> WORK TO COMPLETE: Continue the joke collection, starting right after Nathan's line about contacting Mr. Johnson's previous place of residence.

> SOURCE PASSAGE:
###

The next morning, Larry got up early and left for work. When his wife woke up, she looked out the window and, sure enough, there was a wrapped gift box in the middle of the driveway. Confused, the wife put on her robe and ran out to the driveway and brought the box back into the house.
She opened it and found a shiny new bathroom scale!
Something to be Thankful For
At a social gathering at a senior home, the director was trying to involve the residents with a round table discussion about something they are thankful for. When it was Grandma Darla’s turn, she expressively shared, “I’ve sure gotten old! I’ve had two bypass surgeries and a hip replacement and fought cancer and diabetes. I’m half blind, can’t hear anything quieter than a jet engine, and take nine different medications that make me dizzy, winded, and subject to blackouts. I also have bouts with dementia, have poor circulation, hardly feel my hands and feet anymore and can’t remember if I’m 89 or 98.
“But… I sure am very thankful that I still have my driver’s license.”
Moving On Up
Alfred: Did you end up renting the apartment to Mr. Johnson?
Nathan: No, I was a little bit worried after I contacted his previous place of residence.

###

> RECORDED INFORMATION:
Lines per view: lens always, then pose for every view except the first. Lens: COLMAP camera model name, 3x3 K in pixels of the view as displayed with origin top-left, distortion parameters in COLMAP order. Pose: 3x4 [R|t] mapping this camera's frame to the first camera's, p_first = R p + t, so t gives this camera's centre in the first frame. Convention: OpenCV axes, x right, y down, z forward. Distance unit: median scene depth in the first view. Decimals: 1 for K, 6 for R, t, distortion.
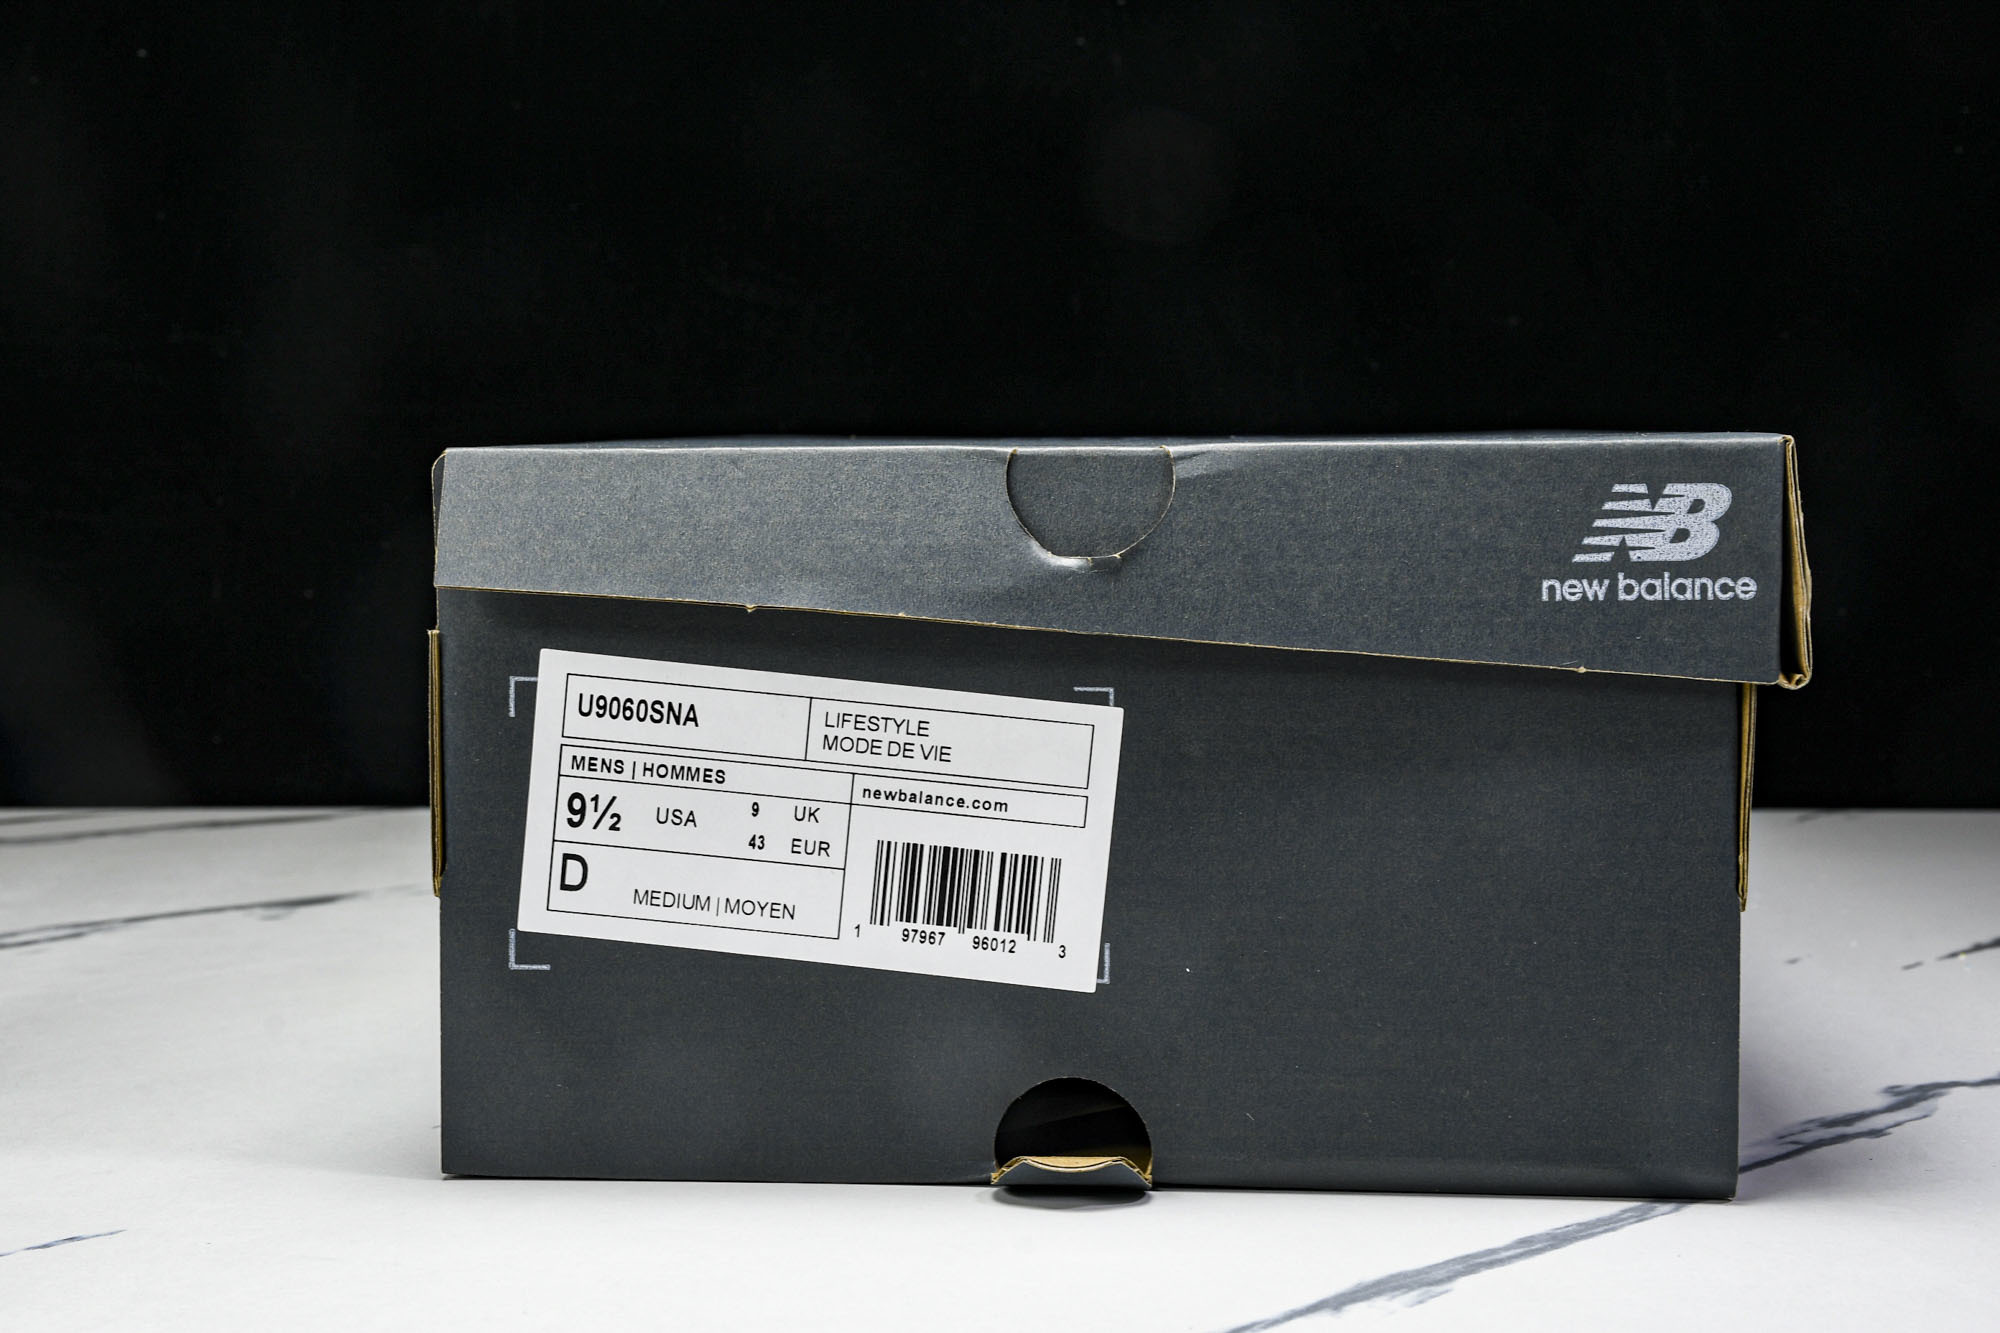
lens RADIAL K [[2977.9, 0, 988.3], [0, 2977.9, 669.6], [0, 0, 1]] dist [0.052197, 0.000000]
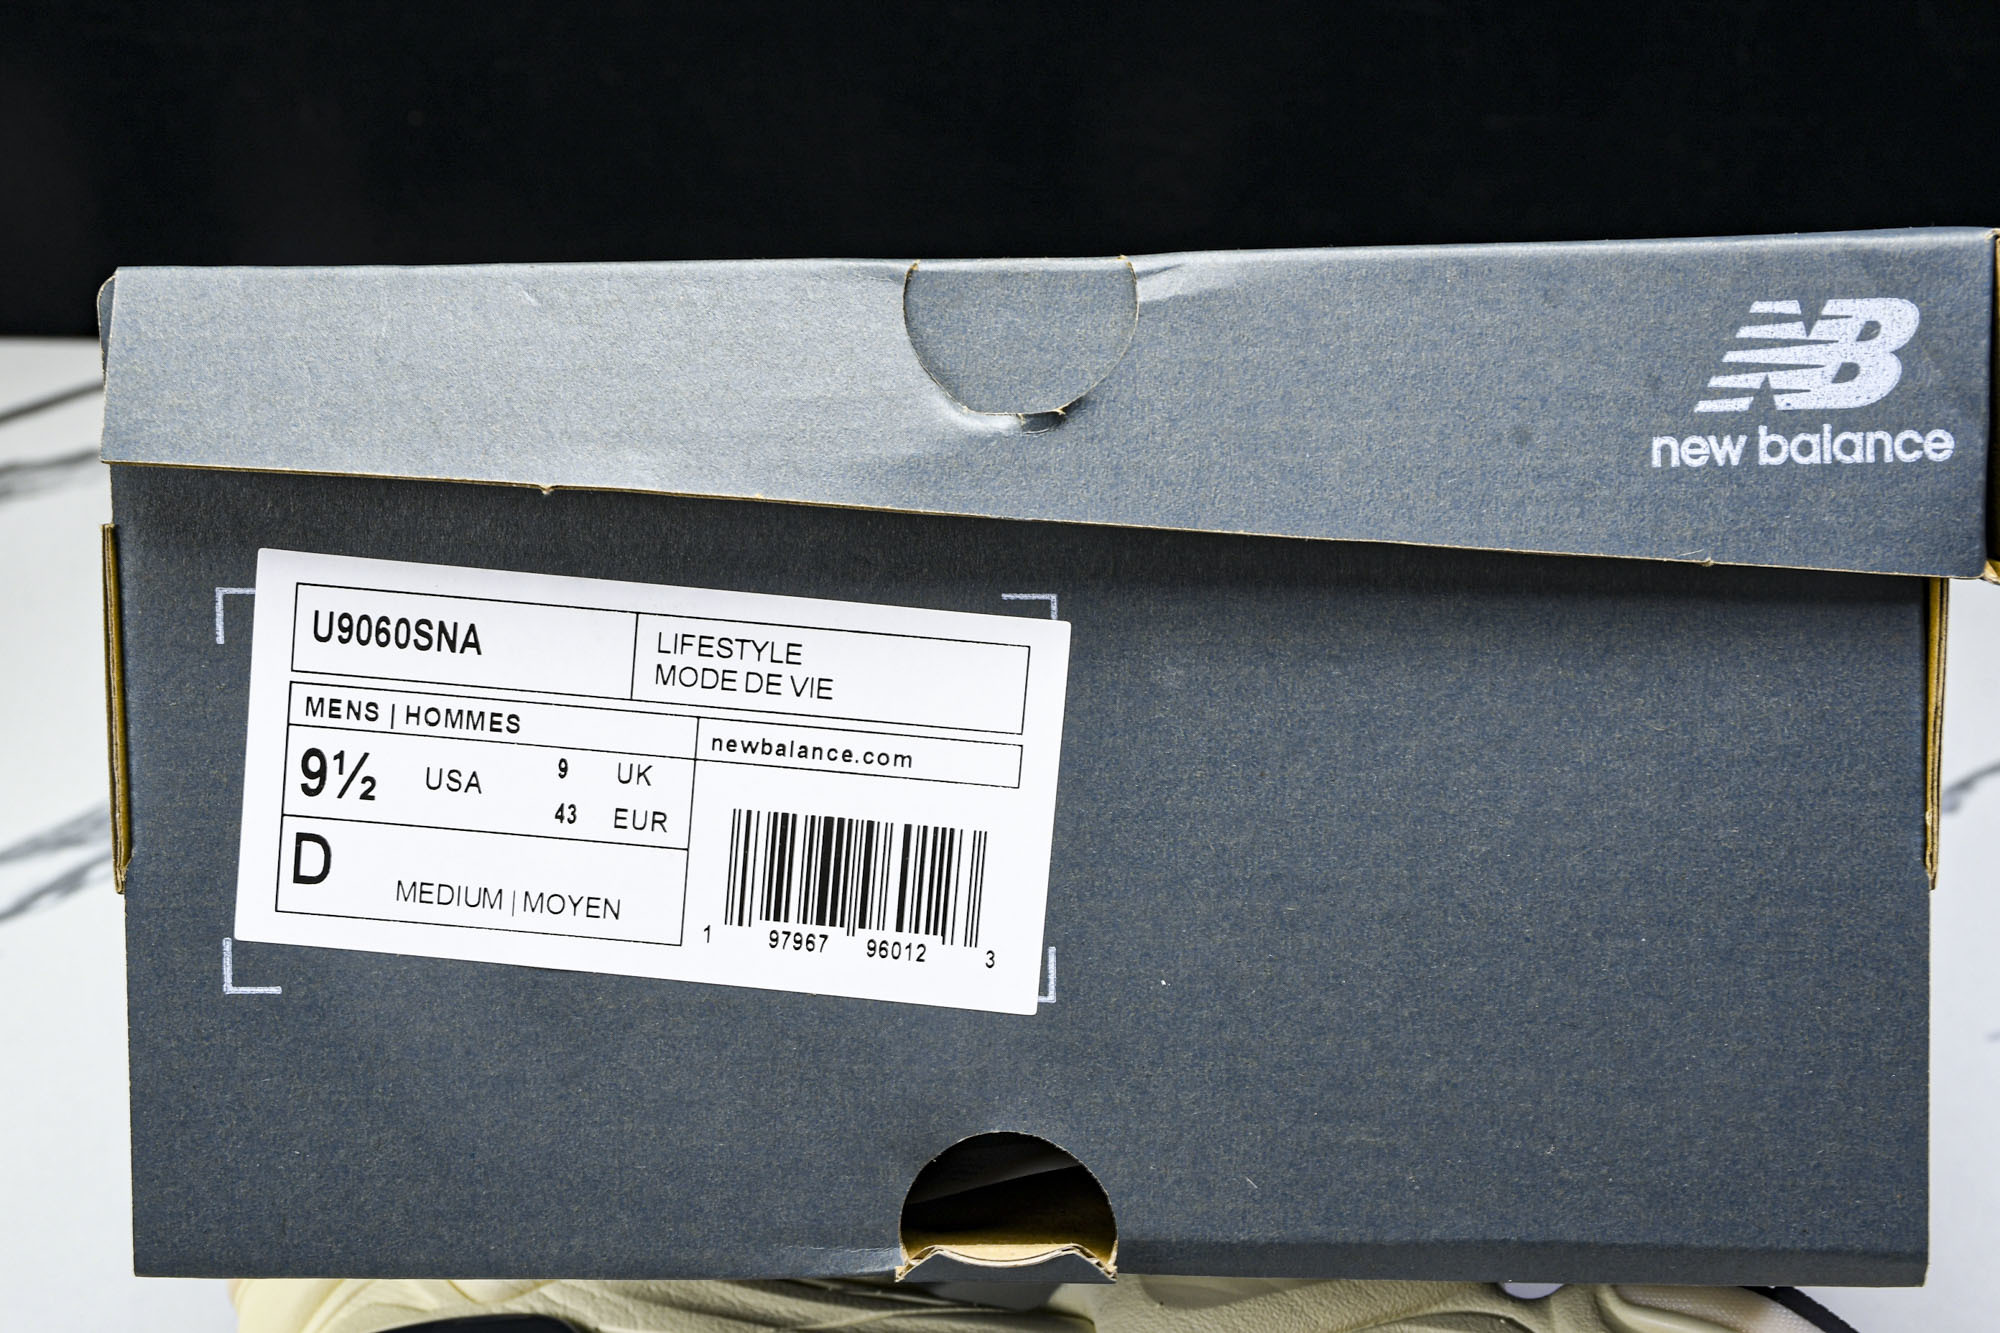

###

> TASK RESULT:
Alfred: I thought he lived in the same place for the last 10 years and was leaving on good terms?
Nathan: That’s true.
Alfred: So, what’s the problem?
Nathan: The problem is that he would still be there if the parole board hadn’t granted him an early release.
Heroism Makes Headlines
A young family was enjoying an outing at the local community zoo. Little four-year-old Cathy, excited over the panda bear, was leaning into the cage, pointing, and calling to the bear. Then suddenly, without warning, the hungry looking bear leaped up, grabbed the cuff of her jacket, and tried to pull her inside.
At that moment, a biker happened to ride by, and, upon seeing the situation, ran to the cage and hit the bear square on the nose with a powerful punch. Whimpering from the pain, the bear jumped back and let go of the girl. The biker then took young Cathy to her terrified parents, who thanked him endlessly.
A reporter saw the whole scene and was extremely impressed. He went right up to the biker and said, “Sir, this was the most heroic and brave thing I ever saw a man do in my whole life.”
“Why, it was nothing,” said the biker. “The bear was behind bars. I just saw this little kid in danger and acted as I felt anyone would.”
“I noticed a patch on your jacket,” said the journalist.
“Yeah, I ride with an Israeli motorcycle club,” the biker replied.
“Well, I’ll make sure this won’t go unnoticed. I’m a journalist with the Times, you know, and tomorrow’s papers will have this story on the front page.”
The next morning, the biker bought the paper to see if, indeed, he made headlines. Sure enough, the front page read: “Israeli Gang Member Assaults Chinese Immigrant and Steals His Lunch.”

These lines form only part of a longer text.